My sweet girl, Sadie

Leslie Silverman

I realize my faithful readers have not yet had a chance to “meet” my beloved Sadiedog. And since she’s doing “rollies” on the carpet right now I think it’s about time I devoted a column to my four-egged bestie!

I have always been a dog person. And Sadie is the first non German Shepherd (GSD) I have ever owned.

When I adopted her she was labeled an Austrailain Shepherd and I figured a shepherd was a shepherd...right?

Um no. First she was mislabeled and is a Border Collie. Second, both Aussies and Border Collies have high energy levels and are energetic. Sadie “replaced” an 11-year-old GSD who was pretty much like a living room rug, so needless to say I was in way over my head when I decided to bring her home.

I rescued her on Black Friday nearly 11 years ago. At the time she was called “sassy,” and that pretty much describes her attitude. I thought it was a foo-foo name and called her Sadie.

Usually I refer to her as “baby girl, “Sadiekins” or “Sadiegirl.” I wonder if other dog owners give their dogs pet names?

Sadie was “difficult to place” and the humane society I got her from was going to put her down had she been there past Thanksgiving. Thus, she was not returnable; even though my vet told me a week later  “there was no shame in returning her.”

This after she had chewed my custom made mouth guard, eaten 25 freshly-baked chocolate chip  cookies and hadn’t even so much as sat next to me in the same room. Nope, I was stuck with her.

She got me enrolled in obedience school so I could learn how she needs me to behave...I think, over a decade later I have failed at being her “master.”

What she has succeeded in teaching me, however, is the meaning of unconditional love. No matter how late I come home or how long she’s been alone my greeting is always the same; a waggy-waggy tail and an uncontrollable shaking of her butt. This along with what I call “birdcalling,” a high-pitched whiny kind of tone than can sometimes leaves her almost half sneezing. 

When I’m rappelling down a route, Sadie dog is usually whimpering.
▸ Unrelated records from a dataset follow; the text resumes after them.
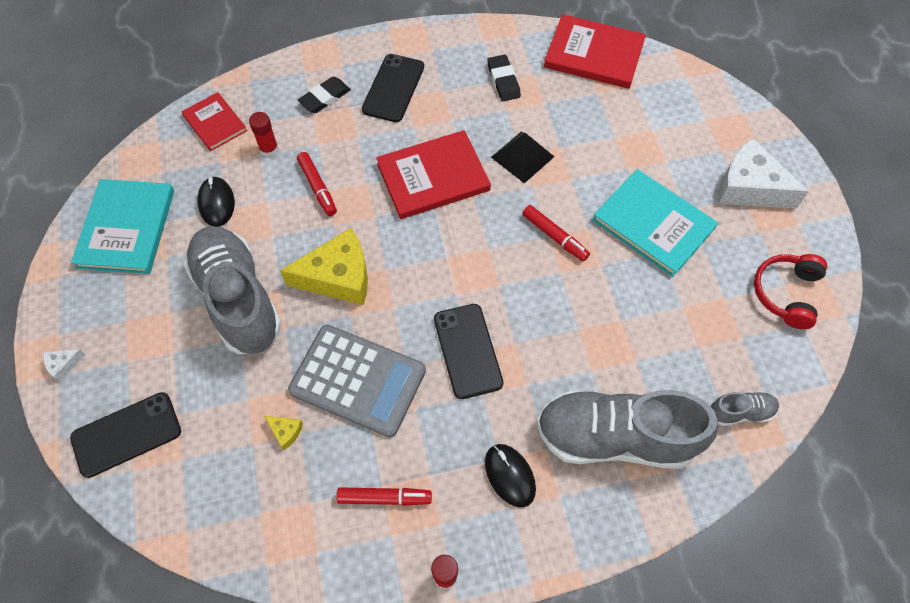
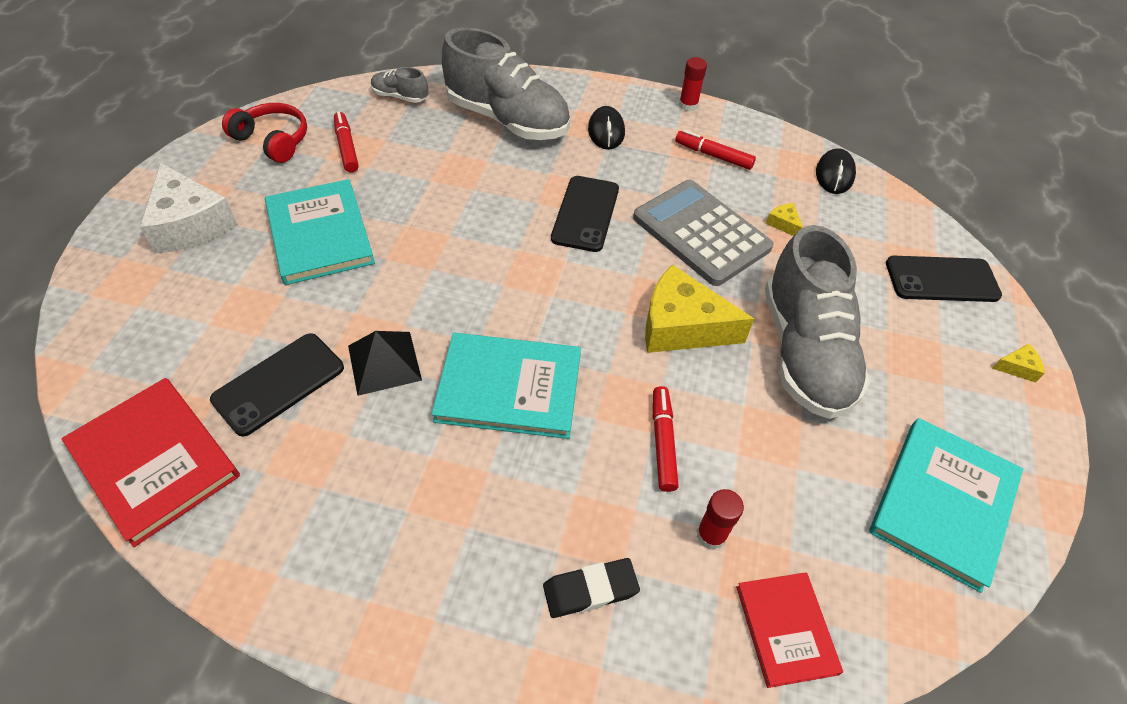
camera: 155 degrees left, 10 degrees down
(63, 365) = (1017, 367): white cheese -> yellow cheese
(216, 203) = (808, 483): black mouse -> black mouse (834, 174)
(393, 88) = (476, 552): black phone -> black phone (279, 383)
(433, 177) = (509, 388): red book -> turquoise book
(503, 80) = (313, 482): black eraser -> none
(554, 236) = (426, 266): red marker -> red marker (346, 147)
(786, 293) = (273, 140): red headphones -> red headphones turned 105 degrees counterclockwise

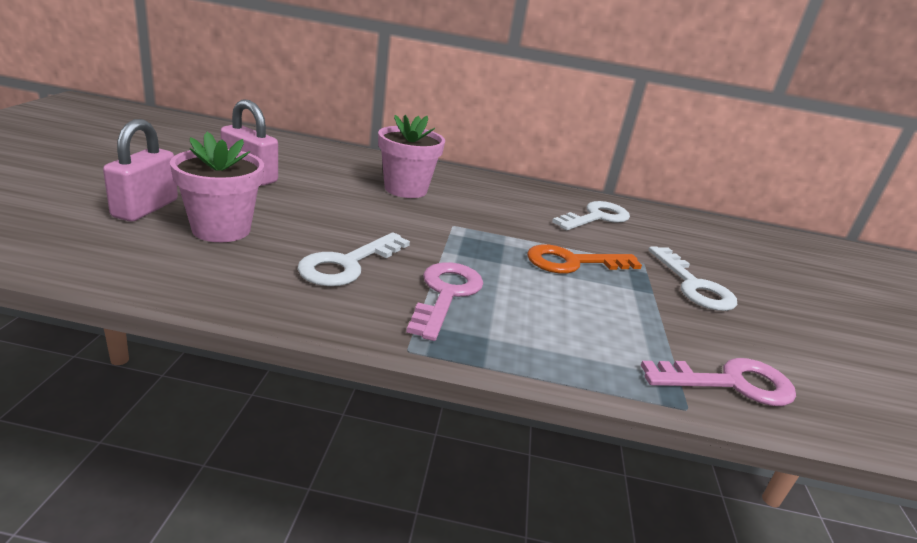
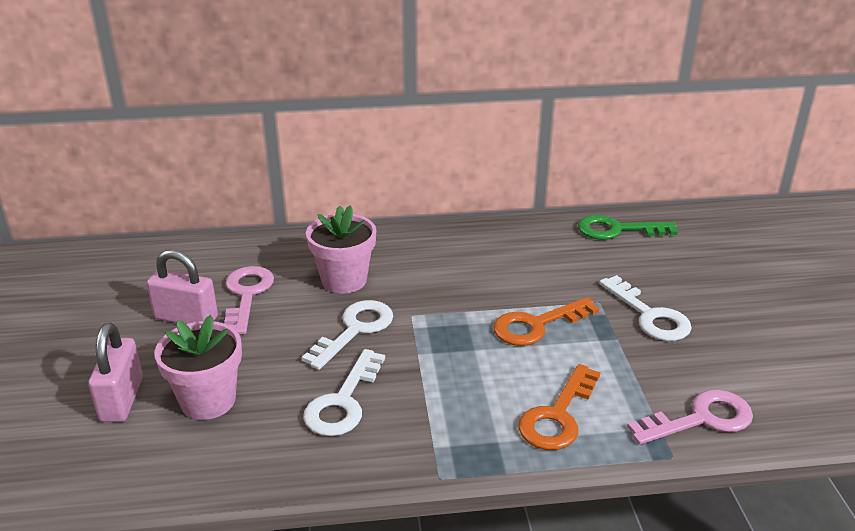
camera: 10 degrees left, 5 degrees up
(446, 294) = (443, 406): pink key -> pink key (247, 295)
(564, 335) = (557, 416): none -> orange key
(596, 217) = (539, 253): white key -> white key (355, 330)
(678, 221) = (617, 230): none -> green key

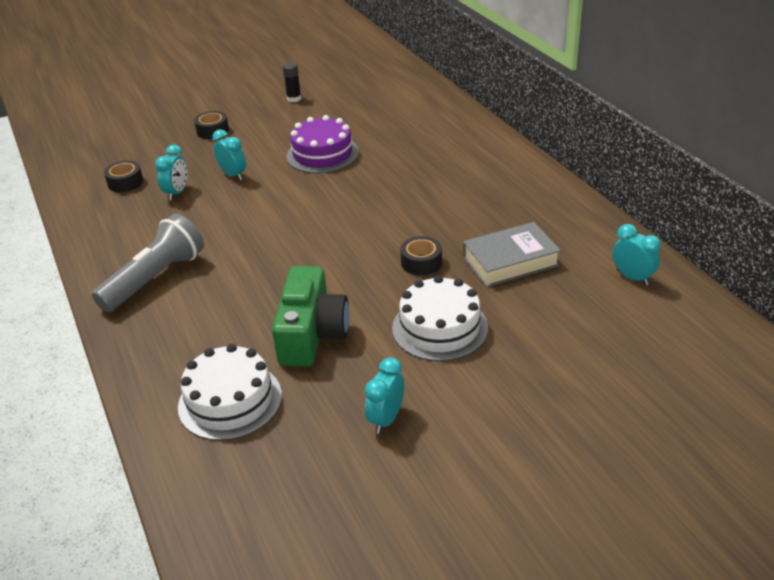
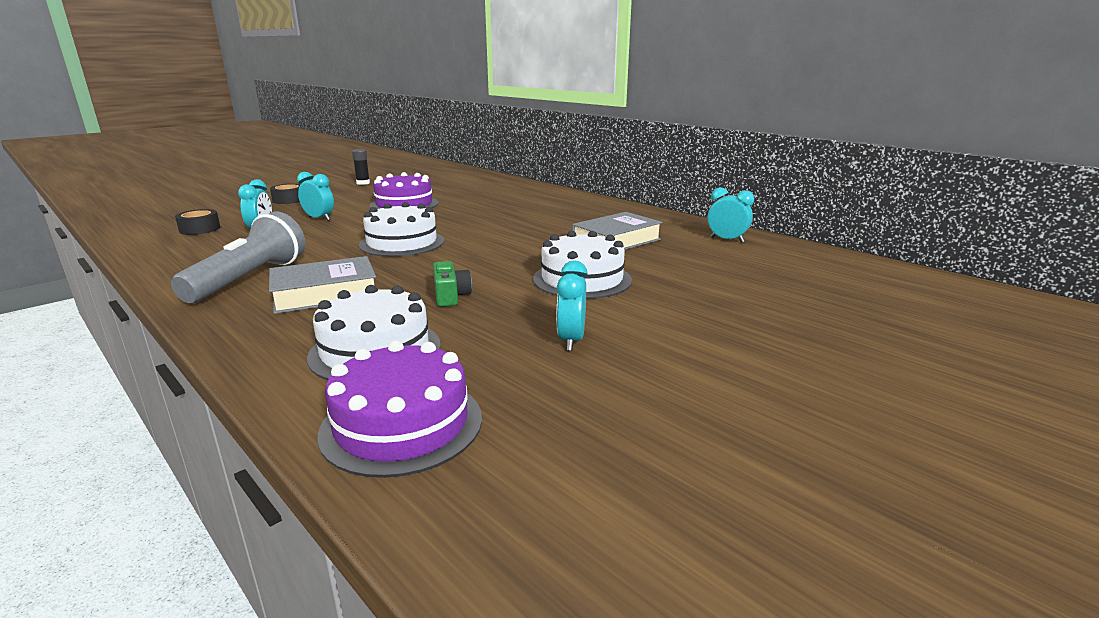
camera: 20 degrees left, 15 degrees down
(210, 313) = (325, 294): none -> grey book
(225, 490) = (402, 424): none -> purple cake
(297, 234) = (402, 243): none -> white cake
(312, 334) = (450, 296): green camera -> green camera, size x0.51
(421, 262) = (535, 247): black tape -> none

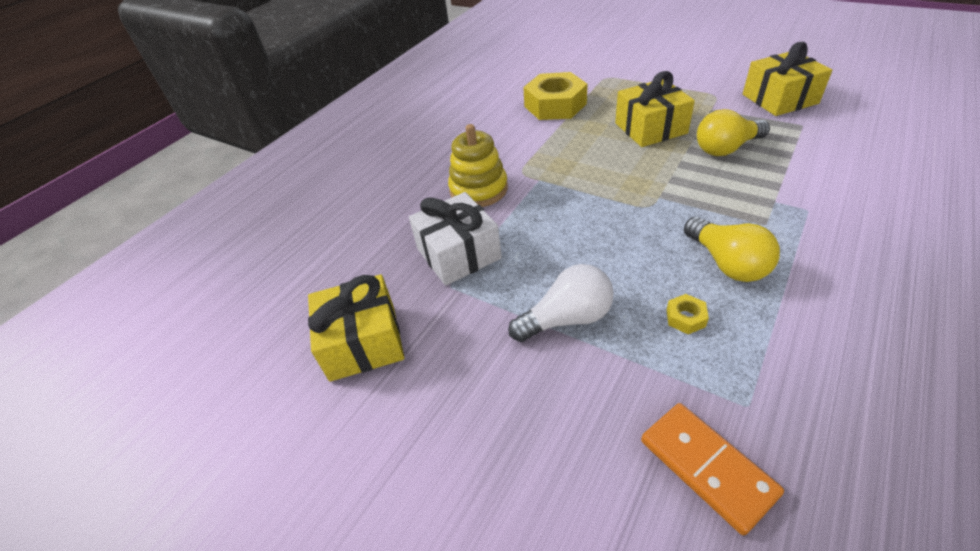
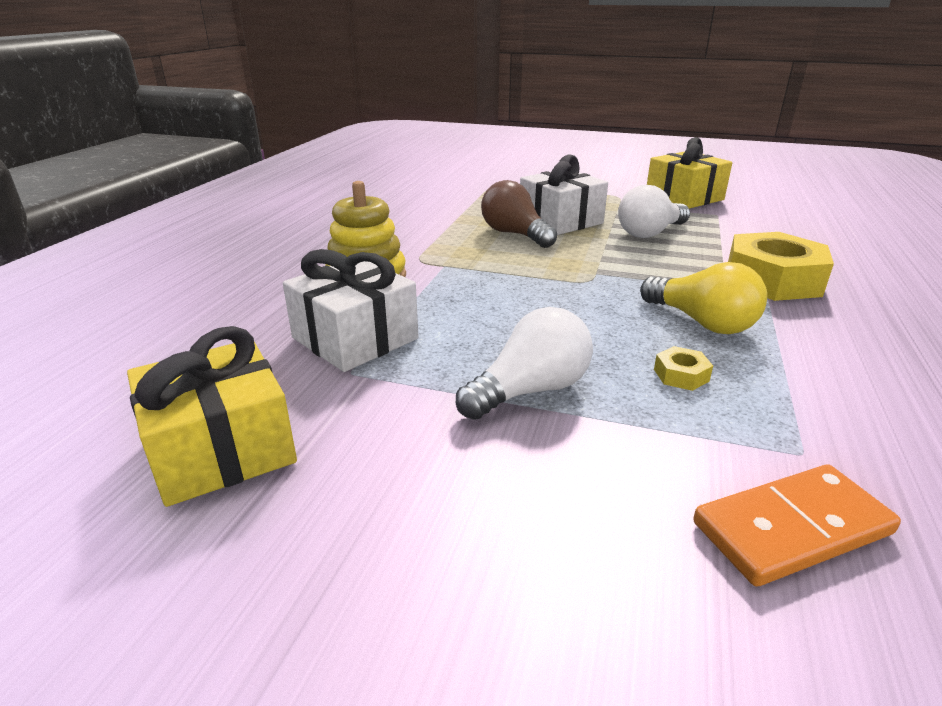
camera: 20 degrees left, 15 degrees down
(555, 105) = (442, 206): yellow nut -> yellow nut (772, 280)
(605, 144) = (514, 234): none -> brown light bulb
(650, 128) = (560, 221): yellow gift -> white gift
(707, 467) = (791, 528): orange domino -> orange domino turned 60 degrees counterclockwise
(726, 148) = (650, 233): yellow light bulb -> white light bulb

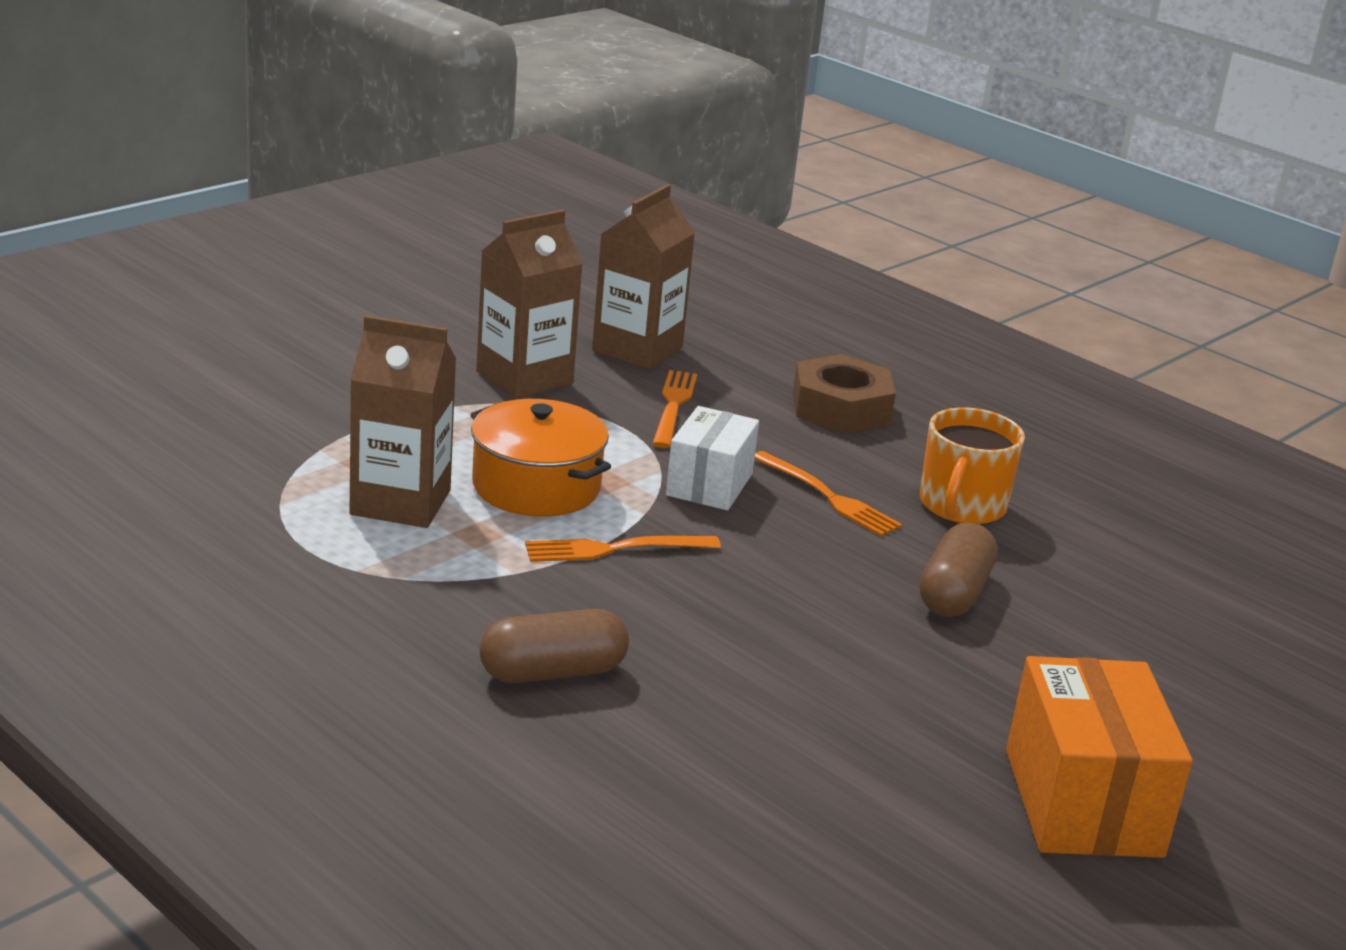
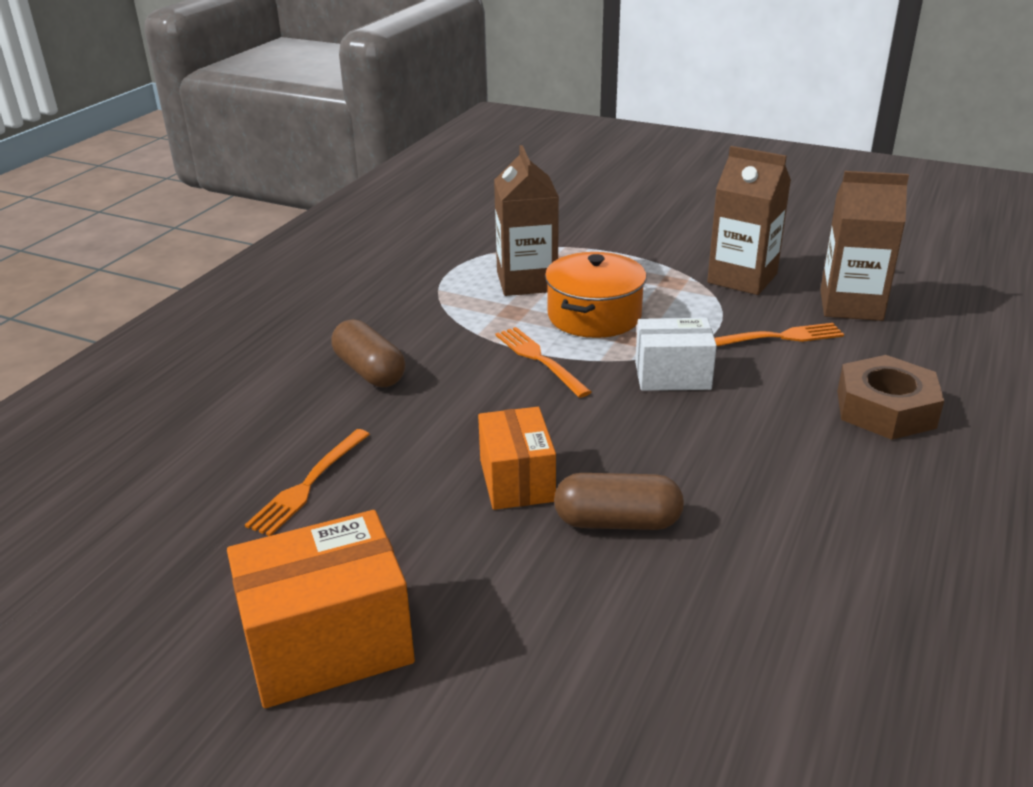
camera: 75 degrees right, 5 degrees up
(829, 497) = (715, 431): orange fork -> orange fork (308, 485)
(858, 629) = (517, 480): none -> orange box
(961, 506) = (781, 503): orange mug -> none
Yes, that whimpering usually includes her chewing my socks up but again...she’s teaching me how to meet her needs. And I guess chewed socks are one of those needs! Sadie would rather go with me than be left alone no matter where I’m going!

Even if I’m just moving the car, Sadie wants to jump right in. She jumps up on the sofa and gives me a “look” if I do leave her behind. If she comes with, she is the best passenger ever.

She pretty much has the entire back area of my SUV and she chooses to put her head right on my center console, still giving me the “look” as if to say, “why am I not up front with you.” On the rare occasion she sits up front she sits upright to the point that she could fool any high occupancy vehicle lane into believing she was a passenger. 

Aside from Sadie’s extreme loyalty, she is an extreme adventure dog. She has been to the Grand Canyon five times. There’s likely video of the last time, when it was snowing and kids were tossing snowballs to her and she was “catching” them.

She has overnighted at Devils Tower, while mom was stuck at the top. She has crossed the border into Canada and almost killed some voles she thought were fun to “paw” at.

Sadie has gone swimming in the Atlantic Ocean, has walked down the Vegas Strip and has even been to the highest points in both South Dakota and New Mexico. She has also climbed to the summit of Cloud Peak in Wyoming. 

I think the coolest thing about Sadie is that she’s been to the Poet’s Table, which, mind you, I have never been to. And she’s hiked Turtlehead in Nev., something else I have never done. Yes, even when “mom” isn’t home, Sadie goes on all sorts of adventures.

Sadie’s favorite activity in the universe is “bally.” She will miss meals to catch tennis balls. She will run past deer to catch tennis balls.

She was on vacation a few weeks ago in North Dakota. My friend Steve was watching her. When I went to pick her up I noticed she had a tennis ball.

I told Steve it was nice of him to buy her one. He laughed and said, “Sadie found this ball in my spare bedroom. I didn’t even know I had one.”

Yep, that’s my girl!

I had created several songs for my little one. Again, I wonder if other dog owners do this. Most are unoriginal. There’s “Sweet Sadie Dog” sung to the tune of “Sweet Caroline.”

I have a few Tom Petty songs I’ve made up lyrics to: “Here Comes My Girl” and “Free Fallin’” (she’s a good girl, loves her mama…).

Then there’s an original song I made up. It’s our special song. If I’ve been gone extra long or if we “talk” on the phone she gets that song. 

As I finish this introduction to Sadie, she is nestled right beside me, her head hitting me, her paws all curled up.

I’m touching “her spot”, the inside of her ears (yes, she is a weird one!) and she makes a funny noise of contentment when I do that.

To those of you who have a “Sadie” dog in your life I know you can relate to how unique, loyal and loving that four-legged friend of yours is. How being their person is so simple yet also unites you in a way that is almost impossible to understand.